EXTRACTED ENTRIES:

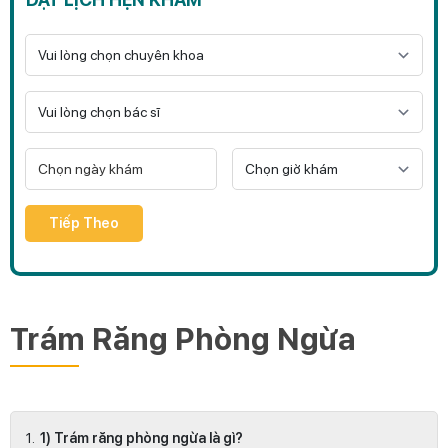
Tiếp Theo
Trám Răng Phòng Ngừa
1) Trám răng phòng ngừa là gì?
...
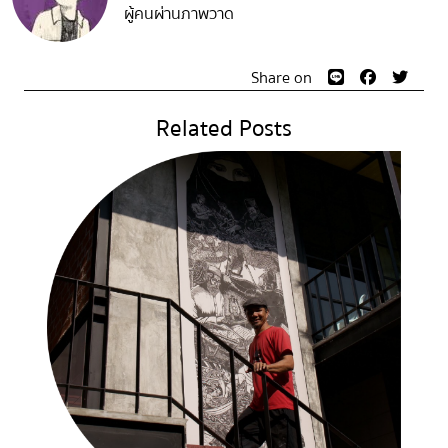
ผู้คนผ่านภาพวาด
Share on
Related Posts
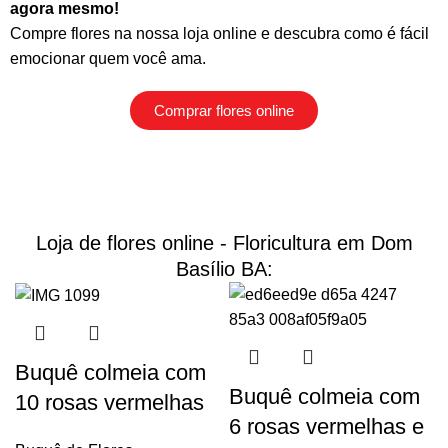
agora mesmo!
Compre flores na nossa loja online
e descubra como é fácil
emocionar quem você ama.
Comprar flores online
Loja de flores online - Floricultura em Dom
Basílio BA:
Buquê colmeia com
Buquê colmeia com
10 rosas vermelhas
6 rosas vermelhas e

TASK ITEM: Repeat the lines of the items above word for word, starting at the line that contains "ผู้คนผ่านภาพวาด" and ending at the line that contains "6 rosas vermelhas e". Leave the pictures out.

TASK SOLUTION:
ผู้คนผ่านภาพวาด
Share on
Related Posts
agora mesmo!
Compre flores na nossa loja online
e descubra como é fácil
emocionar quem você ama.
Comprar flores online
Loja de flores online - Floricultura em Dom
Basílio BA:
Buquê colmeia com
Buquê colmeia com
10 rosas vermelhas
6 rosas vermelhas e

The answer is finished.